TEXTO DE LECTURA:

>>

El legado de Hitchens
Se cuenta que, postrado por la enfermedad que lo llevaría finalmente a su muerte (el 15 de diciembre de 2011, víctima de un cáncer de esófago), Chistopher Hitchens envió un mensaje a sus amigos “no creyentes” en que consideraba que el mayor honor de su vida era haber desempeñado un papel –que calificaba de pequeño, en un rapto de humildad– en la lucha contra las religiones organizadas y a favor de la libertad de pensamiento, de la racionalidad y de la ciencia.
Autor de libros con títulos tan provocativos como Dios no es bueno y Dios no existe, Hitchens perteneció al grupo denominado “los cuatro jinetes del nuevo ateísmo”, junto a Richard Dawkins, Daniel Dennett y Sam Harris. Con erudición, lucidez, ironía y un coraje a toda prueba arremetió –en estas y otras obras– contra reyezuelos de todas layas a los que mostró en toda su desnudez sin vacilaciones: la monarquía británica, Kissinger, Clinton, la madre Teresa de Calcuta, Ratzinger, los islamistas radicales… Y no trepidó en defender al escritor Salman Rushdie, cuando este fue condenado a muerte por la barbarie teocrática en 1989. Antes de fallecer alcanzó a terminar sus memorias, a las que tituló Hitch-22.

<<

Datos de origen:
>>

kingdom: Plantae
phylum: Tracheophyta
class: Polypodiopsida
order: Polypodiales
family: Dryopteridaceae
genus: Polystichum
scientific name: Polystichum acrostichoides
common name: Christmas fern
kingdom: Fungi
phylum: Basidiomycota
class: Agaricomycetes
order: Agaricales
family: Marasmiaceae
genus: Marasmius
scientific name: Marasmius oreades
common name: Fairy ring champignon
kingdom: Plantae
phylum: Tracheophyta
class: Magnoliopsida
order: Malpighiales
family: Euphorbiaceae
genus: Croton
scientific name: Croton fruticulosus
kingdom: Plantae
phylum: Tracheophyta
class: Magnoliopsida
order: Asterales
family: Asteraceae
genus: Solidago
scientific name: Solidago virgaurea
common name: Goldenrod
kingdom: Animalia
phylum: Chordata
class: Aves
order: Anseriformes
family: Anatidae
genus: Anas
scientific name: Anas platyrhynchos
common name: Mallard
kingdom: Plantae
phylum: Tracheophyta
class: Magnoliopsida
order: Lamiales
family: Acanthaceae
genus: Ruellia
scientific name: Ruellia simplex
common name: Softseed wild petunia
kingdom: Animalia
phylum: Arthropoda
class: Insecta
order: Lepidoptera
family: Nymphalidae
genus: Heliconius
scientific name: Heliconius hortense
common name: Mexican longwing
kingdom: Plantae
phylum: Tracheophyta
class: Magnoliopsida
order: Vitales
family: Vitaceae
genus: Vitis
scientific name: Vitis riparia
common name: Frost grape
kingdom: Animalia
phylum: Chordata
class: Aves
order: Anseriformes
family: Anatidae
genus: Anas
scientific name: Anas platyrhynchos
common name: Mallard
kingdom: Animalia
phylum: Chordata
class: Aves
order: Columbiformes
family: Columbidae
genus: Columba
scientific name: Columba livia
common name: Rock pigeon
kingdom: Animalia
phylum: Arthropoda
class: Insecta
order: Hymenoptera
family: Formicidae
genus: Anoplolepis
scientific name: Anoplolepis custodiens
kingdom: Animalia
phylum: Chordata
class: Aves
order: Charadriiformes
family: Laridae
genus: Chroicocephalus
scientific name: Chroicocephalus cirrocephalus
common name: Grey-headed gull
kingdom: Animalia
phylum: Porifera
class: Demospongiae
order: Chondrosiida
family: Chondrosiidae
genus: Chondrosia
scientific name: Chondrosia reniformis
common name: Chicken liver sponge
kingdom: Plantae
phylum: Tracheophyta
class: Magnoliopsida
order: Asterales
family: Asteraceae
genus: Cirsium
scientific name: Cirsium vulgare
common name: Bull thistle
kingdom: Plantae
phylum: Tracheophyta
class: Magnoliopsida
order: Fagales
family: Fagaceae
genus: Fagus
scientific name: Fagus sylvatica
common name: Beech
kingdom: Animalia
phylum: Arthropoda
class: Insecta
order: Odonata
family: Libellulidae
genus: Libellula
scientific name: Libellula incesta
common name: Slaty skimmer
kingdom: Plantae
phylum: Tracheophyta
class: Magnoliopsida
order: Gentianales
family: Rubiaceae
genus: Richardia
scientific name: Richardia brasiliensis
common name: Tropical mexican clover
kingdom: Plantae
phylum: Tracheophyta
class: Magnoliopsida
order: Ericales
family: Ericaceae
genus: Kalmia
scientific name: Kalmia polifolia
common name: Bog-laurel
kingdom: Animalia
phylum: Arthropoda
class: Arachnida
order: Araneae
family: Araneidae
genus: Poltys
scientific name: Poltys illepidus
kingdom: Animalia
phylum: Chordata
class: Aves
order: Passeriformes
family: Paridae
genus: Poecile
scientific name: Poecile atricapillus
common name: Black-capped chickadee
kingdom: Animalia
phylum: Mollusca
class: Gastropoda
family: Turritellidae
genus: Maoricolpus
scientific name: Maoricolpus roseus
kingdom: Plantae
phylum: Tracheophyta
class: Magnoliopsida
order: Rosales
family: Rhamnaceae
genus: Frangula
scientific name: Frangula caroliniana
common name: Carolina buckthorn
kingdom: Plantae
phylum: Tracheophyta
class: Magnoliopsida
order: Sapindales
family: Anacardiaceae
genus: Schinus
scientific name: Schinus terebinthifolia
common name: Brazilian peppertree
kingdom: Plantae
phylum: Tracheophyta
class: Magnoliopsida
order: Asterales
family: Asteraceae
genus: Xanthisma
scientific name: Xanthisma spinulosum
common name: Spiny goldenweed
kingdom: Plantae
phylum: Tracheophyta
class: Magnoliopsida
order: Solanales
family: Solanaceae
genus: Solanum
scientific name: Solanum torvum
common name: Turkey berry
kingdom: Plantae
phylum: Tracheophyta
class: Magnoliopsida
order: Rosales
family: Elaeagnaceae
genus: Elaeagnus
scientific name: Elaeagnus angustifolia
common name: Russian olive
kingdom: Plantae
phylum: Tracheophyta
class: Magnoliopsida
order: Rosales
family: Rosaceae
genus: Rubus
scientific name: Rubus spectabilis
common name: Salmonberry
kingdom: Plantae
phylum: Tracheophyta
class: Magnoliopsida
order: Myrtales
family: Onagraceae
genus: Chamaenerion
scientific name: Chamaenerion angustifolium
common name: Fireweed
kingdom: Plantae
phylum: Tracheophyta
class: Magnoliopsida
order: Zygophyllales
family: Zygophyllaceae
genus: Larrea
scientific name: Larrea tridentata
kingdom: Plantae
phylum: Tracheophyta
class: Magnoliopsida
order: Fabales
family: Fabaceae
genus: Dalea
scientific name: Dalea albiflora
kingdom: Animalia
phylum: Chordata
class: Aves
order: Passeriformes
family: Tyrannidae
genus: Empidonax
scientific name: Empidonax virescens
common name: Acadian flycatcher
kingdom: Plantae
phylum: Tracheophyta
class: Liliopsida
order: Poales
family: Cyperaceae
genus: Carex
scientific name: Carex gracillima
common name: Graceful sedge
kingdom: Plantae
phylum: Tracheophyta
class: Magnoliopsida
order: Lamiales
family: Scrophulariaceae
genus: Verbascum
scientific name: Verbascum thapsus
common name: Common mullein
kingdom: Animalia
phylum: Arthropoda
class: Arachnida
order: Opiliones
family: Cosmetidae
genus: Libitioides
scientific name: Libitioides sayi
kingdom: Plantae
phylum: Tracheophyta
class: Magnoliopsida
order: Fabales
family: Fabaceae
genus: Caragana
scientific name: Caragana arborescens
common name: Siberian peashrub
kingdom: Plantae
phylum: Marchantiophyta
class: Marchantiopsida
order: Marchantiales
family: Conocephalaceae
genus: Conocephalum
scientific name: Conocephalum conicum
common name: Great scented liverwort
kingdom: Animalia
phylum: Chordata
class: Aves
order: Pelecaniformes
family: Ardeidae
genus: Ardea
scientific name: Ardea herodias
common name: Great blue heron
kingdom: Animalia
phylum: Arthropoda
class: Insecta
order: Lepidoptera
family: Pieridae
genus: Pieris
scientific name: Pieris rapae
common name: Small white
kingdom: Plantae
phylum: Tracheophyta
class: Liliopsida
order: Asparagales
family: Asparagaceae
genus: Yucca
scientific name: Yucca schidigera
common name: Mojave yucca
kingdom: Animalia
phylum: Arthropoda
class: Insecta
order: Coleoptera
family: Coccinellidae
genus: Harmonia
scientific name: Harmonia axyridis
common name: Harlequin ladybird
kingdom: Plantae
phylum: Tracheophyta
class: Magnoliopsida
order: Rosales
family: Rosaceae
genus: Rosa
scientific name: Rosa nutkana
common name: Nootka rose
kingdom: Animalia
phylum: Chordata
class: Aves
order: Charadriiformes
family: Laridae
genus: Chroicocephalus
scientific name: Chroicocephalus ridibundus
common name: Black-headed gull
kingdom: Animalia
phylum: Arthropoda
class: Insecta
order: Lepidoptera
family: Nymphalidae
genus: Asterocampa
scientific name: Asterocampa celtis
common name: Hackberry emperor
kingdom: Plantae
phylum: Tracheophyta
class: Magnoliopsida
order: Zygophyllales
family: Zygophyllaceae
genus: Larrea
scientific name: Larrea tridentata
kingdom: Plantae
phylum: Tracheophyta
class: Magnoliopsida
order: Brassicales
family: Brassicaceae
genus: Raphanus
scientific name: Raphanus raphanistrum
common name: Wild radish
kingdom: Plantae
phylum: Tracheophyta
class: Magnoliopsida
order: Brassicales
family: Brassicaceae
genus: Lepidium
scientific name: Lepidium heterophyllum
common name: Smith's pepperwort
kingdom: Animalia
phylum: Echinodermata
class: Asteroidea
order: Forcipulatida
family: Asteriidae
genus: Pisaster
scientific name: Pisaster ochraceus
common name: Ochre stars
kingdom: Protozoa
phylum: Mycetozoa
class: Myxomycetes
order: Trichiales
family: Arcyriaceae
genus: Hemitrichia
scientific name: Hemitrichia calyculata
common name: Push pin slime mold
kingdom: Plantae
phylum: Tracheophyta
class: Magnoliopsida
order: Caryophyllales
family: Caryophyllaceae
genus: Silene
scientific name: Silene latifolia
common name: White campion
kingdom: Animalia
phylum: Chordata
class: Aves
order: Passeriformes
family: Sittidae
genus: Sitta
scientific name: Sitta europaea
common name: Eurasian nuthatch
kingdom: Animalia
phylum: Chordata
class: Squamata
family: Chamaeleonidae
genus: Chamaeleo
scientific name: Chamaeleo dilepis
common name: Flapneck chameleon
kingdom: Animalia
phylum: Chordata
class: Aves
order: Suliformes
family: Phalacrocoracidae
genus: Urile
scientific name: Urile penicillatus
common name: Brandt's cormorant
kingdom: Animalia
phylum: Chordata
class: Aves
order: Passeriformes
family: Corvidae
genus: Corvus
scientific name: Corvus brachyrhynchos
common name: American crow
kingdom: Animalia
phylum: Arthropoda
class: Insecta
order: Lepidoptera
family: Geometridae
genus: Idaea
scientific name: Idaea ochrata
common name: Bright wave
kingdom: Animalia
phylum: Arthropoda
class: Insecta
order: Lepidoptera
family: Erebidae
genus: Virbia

<<

OBJETIVO DEL EJERCICIO:
Continúa el texto sobre el legado de Hitchens a partir de su última oración. Los datos son un material independiente del texto.

RESPUESTA AL EJERCICIO:
Cumpliéndose en estos días el noveno aniversario de su muerte, se hace muy necesario evocar el combate de este autor contra el dogmatismo y la intolerancia de los credos religiosos. Porque –aunque hace ya más de 200 años que los filósofos ilustrados, con Voltaire a la cabeza, plantearon que en una sociedad sana debieran convivir sin conflictos ni problemas todas las personas independientemente de las creencias espirituales adoptadas e, incluso, si eligen no adoptar ninguna– todavía hoy, en nuestro mundo civilizado y en plena época de asentados conocimientos científicos y declarados logros tecnológicos de la razón humana, el escepticismo y el libre examen requieren protegerse del furor delirante de quienes identifican lo que consideran pecados o blasfemias con delitos que se deben castigar violentamente.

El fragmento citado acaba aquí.